As before, we save our trained model to a pickle file. Note, when we version this model in AI Platform the model in this case must be named model.pkl. It's ok to overwrite the existing model.pkl file since we'll be uploading it to Cloud Storage anyway.


In [ ]:
with open('model.pkl', 'wb') as model_file:
    pickle.dump(pipeline_bal, model_file)

Deploy the model to AI Platform using the following bash script:


In [ ]:
%%bash

gsutil cp model.pkl gs://$QWIKLABS_PROJECT_ID/balanced/
    
MODEL_NAME="census_income_classifier"
VERSION_NAME="balanced"
MODEL_DIR="gs://$QWIKLABS_PROJECT_ID/balanced/"
CUSTOM_CODE_PATH="gs://$QWIKLABS_PROJECT_ID/custom_transforms-0.1.tar.gz"

gcloud beta ai-platform versions create $VERSION_NAME \
  --model $MODEL_NAME \
  --runtime-version 1.15 \
  --python-version 3.7 \
  --origin $MODEL_DIR \
  --package-uris $CUSTOM_CODE_PATH \
  --prediction-class predictor.MyPredictor

Now let's instantiate the What-if Tool by configuring a WitConfigBuilder. Here, we want to compare the original model we built with the one trained on the balanced census dataset.
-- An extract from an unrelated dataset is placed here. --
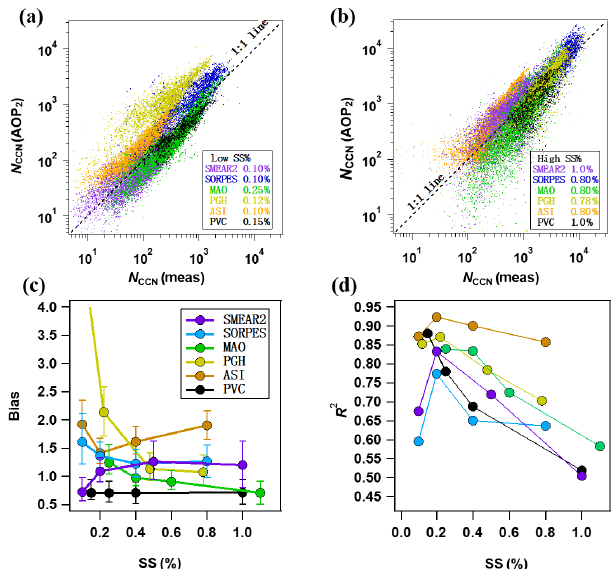
Figure 8. Statistics of N CCN (AOP 2 ) from parameterization in Eq. (10). N CCN (AOP 2 ) vs. N CCN (meas) at different sites at relatively (a) low and (b) high supersaturations, (c) bias = N CCN (AOP 2 ) /N CCN (meas) at different sites and supersatura- tions, and (d) R 2 of the linear regression of N CCN (AOP 2 ) vs. N CCN (meas) at different sites and supersaturations.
To achieve this we utilize the set_compare_ai_platform_model method. We want to compare the models on a balanced test set. The balanced test is loaded and then input to WitConfigBuilder.


In [ ]:
bal_test_csv_path = 'https://storage.googleapis.com/cloud-training/dei/balanced_census_data_test.csv'
bal_test_data = pd.read_csv(bal_test_csv_path, names=COLUMNS, skipinitialspace=True)
bal_test_data['income-level'] = (bal_test_data['income-level'] == '>50K').values.astype(int)

In [ ]:
config_builder = (
    WitConfigBuilder(bal_test_data.to_numpy()[1:].tolist(), COLUMNS)
    .set_ai_platform_model(os.environ['QWIKLABS_PROJECT_ID'], 'census_income_classifier', 'original')
    .set_compare_ai_platform_model(os.environ['QWIKLABS_PROJECT_ID'], 'census_income_classifier', 'balanced')
    .set_target_feature('income-level')
    .set_model_type('classification')
    .set_label_vocab(['Under 50K', 'Over 50K'])
)

WitWidget(config_builder, height=800)

Once the WIT widget loads, click on the Performance & Fairness tab. In the Slice by field select sex and wait a minute for the graphics to load. For females, the model trained on the balanced dataset is over two times more likely to predict an income of over 50k than the model trained on the original dataset. While this results in a higher false positive rate, the false negative rate is decreased by a factor of three. This results in an improved overall accuracy of some 10 percentage points.

How else does the model trained on balanced data perform differently when compared to the original model?